**Exercises**:
(a) From the article on Messi and Inter Miami, extract the passage starting at "After the stunning" and ending at "consecutive MLS games.", copied word for word.
(b) Using the article on Messi and Inter Miami, decide whether each statement agrees with it. Answer yes or no, and quote the words from the article that settle it.
(i) Messi scored 10 goals in the Leagues Cup.
(ii) Inter Miami had won some of its recent MLS games before the Leagues Cup began.
(iii) Inter Miami lost at least one game in the Leagues Cup.
(c) Carry on the article on Messi and Inter Miami, beginning after its last sentence.

**Given text**:
*** Block opens ***

Why Messi’s Inter Miami Playoff Chase Could Fall Short

After the stunning reversal Lionel Messi has already engineered at Inter Miami since he arrived last month, you’d be forgiven for thinking a late season charge into the playoff field is inevitable.

Messi officially joined his new team in training only a few days before they opened group play in the Leagues Cup after going winless in 11 consecutive MLS games.

Immediately the Herons began winning and winning big. Messi scored a tournament-best 10 goals and Miami stormed to their first ever major trophy while playing to a 5-0-2 record (W-L-T) and a tournament-best +14 goal differential.

And there’s no denying the individual brilliance of Messi’s performances so far.

But as a team, Miami in those seven games have still fallen short of the kind of quality they’ll probably need to engineer a miraculous late-season charge from the bottom of the Eastern Conference into the playoff places.

*** Block closes ***

**Material shown**:
*** Block opens ***

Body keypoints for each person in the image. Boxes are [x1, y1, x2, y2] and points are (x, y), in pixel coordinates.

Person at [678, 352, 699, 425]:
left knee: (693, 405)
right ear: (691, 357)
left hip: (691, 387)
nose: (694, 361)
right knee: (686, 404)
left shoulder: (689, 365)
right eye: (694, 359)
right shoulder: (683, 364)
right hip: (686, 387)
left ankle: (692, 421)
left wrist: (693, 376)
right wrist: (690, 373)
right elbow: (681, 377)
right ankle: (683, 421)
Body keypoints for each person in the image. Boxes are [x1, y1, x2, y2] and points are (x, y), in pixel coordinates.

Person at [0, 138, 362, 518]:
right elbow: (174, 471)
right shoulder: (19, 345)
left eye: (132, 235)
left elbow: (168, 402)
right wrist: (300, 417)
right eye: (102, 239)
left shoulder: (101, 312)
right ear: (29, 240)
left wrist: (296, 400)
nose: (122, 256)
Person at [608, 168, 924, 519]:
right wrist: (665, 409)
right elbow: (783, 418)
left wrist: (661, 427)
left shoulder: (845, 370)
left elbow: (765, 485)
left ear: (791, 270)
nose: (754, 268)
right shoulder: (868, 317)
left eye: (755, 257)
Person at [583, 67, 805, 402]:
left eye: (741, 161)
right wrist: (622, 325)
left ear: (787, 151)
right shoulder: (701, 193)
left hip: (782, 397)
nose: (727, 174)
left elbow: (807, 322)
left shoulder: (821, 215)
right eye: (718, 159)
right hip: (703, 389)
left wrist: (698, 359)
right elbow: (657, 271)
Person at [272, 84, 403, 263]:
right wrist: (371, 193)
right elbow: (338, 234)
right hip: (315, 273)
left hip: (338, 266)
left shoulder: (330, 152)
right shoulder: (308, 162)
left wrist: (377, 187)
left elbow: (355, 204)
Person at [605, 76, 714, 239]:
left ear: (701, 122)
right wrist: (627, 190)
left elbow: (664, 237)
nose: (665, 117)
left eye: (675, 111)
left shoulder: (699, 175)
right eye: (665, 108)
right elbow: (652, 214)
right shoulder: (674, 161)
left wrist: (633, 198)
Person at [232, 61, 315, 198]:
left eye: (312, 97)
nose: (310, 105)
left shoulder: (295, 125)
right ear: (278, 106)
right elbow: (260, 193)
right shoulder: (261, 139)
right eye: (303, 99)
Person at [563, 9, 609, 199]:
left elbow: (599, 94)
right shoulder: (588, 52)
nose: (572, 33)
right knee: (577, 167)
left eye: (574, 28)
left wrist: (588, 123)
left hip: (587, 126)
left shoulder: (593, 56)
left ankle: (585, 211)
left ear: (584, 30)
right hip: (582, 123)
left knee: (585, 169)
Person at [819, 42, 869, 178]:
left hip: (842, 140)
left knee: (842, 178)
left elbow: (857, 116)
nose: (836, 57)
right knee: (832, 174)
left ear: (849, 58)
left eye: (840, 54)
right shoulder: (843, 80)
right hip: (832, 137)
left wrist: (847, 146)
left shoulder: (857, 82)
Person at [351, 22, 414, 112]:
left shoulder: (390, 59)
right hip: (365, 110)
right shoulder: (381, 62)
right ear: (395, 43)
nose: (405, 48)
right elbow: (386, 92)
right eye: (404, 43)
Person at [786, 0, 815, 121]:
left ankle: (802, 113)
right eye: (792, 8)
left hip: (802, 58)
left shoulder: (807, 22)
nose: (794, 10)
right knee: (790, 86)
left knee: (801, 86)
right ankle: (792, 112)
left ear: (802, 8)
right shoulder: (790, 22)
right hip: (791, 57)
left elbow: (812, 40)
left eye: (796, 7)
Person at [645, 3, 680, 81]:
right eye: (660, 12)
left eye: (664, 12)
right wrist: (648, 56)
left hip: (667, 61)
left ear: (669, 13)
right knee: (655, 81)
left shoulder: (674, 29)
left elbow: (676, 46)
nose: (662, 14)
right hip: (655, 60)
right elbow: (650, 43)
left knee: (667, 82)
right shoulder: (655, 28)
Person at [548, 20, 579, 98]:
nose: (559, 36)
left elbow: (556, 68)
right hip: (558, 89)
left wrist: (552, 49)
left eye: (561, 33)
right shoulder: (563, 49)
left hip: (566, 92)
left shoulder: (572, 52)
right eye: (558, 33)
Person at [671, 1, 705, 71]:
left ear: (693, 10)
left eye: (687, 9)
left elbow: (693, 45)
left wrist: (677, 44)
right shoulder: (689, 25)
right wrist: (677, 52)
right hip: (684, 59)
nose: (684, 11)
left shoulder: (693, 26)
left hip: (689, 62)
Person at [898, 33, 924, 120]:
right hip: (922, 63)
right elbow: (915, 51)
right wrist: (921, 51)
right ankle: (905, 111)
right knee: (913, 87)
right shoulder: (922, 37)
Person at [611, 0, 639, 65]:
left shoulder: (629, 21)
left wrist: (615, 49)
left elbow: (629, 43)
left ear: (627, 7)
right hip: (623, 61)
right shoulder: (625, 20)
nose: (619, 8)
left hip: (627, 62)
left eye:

*** Block closes ***

**Written answers**:
(a)
After the stunning reversal Lionel Messi has already engineered at Inter Miami since he arrived last month, you’d be forgiven for thinking a late season charge into the playoff field is inevitable.

Messi officially joined his new team in training only a few days before they opened group play in the Leagues Cup after going winless in 11 consecutive MLS games.

(b)
(i) Yes: "Messi scored a tournament-best 10 goals"
(ii) No: "after going winless in 11 consecutive MLS games"
(iii) No: "playing to a 5-0-2 record (W-L-T)"

(c)
Even if Miami earned results at the pace it did in the Leagues Cup — about 2.43 per game — it would finish on 48 points and probably slide into the eighth or ninth spot by the narrowest of margins.

But the quality of chances Miami created and allowed, as shown in their tournament expected goals data, suggests they won’t be able to keep pace if the performances remain the same.

Expected goals are a statistic that assigns a scoring probability to every shot attempt a team and its opponent takes, depending on several factors — the location, the kind of shot, the amount of defensive pressure, etc. The aggregate value of those chances computed into an xG number for and against for each game … i.e. how many goals each team would be expected to score, on average, given the chances taken.

And a corollary stat, goals minus expected goals (G-xG) per 90 minutes, is a measure of how a team’s actual goal difference computes against the goal difference predicted by xG models.

According to numbers from FootyStats.com, Miami’s G-xG per 90 minutes over seven Leagues Cup averaged an enormous +2.38. Meaning if xG data predicted a tie, on average Miami won the game by two goals. And while there are teams who regularly outperform their xG models, to do so by such a wide margin over an extended run of matches is unheard of.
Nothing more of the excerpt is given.